[[ Entries provided, beginning ]]

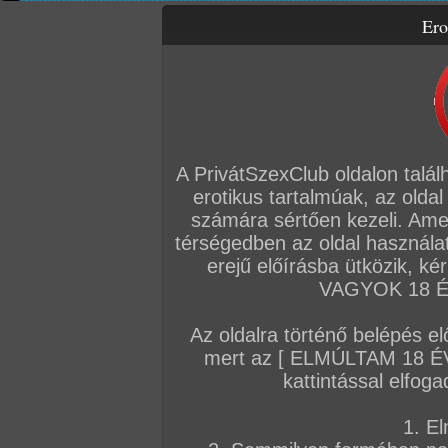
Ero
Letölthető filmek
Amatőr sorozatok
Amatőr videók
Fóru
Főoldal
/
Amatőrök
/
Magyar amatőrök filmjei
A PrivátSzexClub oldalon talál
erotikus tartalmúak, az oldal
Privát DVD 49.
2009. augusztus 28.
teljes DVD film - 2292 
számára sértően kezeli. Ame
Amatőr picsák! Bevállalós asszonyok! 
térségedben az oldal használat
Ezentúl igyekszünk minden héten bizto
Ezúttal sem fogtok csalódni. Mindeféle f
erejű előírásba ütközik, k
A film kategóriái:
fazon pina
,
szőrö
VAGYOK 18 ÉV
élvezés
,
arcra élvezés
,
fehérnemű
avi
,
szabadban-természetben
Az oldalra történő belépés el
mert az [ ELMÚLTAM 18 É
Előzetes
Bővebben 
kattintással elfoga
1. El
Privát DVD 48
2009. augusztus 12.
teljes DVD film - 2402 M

[[ Entries provided, end ]]
[[ Entries provided, beginning ]]

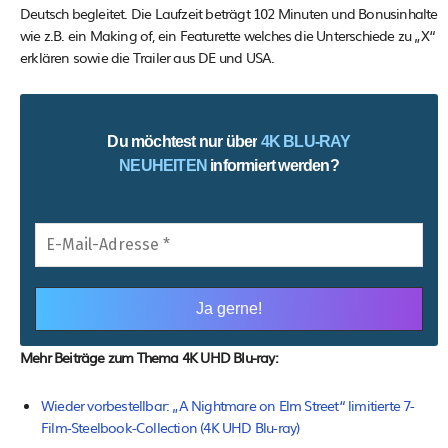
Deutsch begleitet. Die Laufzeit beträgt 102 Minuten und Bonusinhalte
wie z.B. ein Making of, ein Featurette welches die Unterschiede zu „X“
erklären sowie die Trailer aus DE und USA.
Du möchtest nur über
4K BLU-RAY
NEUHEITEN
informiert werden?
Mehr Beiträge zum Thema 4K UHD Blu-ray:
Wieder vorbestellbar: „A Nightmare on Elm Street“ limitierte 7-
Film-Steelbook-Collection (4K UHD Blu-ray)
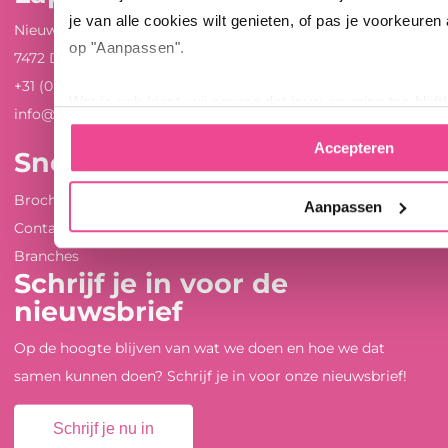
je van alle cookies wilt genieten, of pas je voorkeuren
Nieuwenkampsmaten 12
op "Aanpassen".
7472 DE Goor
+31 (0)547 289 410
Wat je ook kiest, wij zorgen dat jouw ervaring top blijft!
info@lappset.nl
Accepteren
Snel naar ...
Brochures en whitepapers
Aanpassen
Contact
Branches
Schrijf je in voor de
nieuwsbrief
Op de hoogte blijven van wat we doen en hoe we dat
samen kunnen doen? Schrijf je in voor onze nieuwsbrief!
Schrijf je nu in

[[ Entries provided, end ]]

• **Work task**: Give every line of the material that includes the string "nieuwsbrief".

• **Response to the task**:
nieuwsbrief
samen kunnen doen? Schrijf je in voor onze nieuwsbrief!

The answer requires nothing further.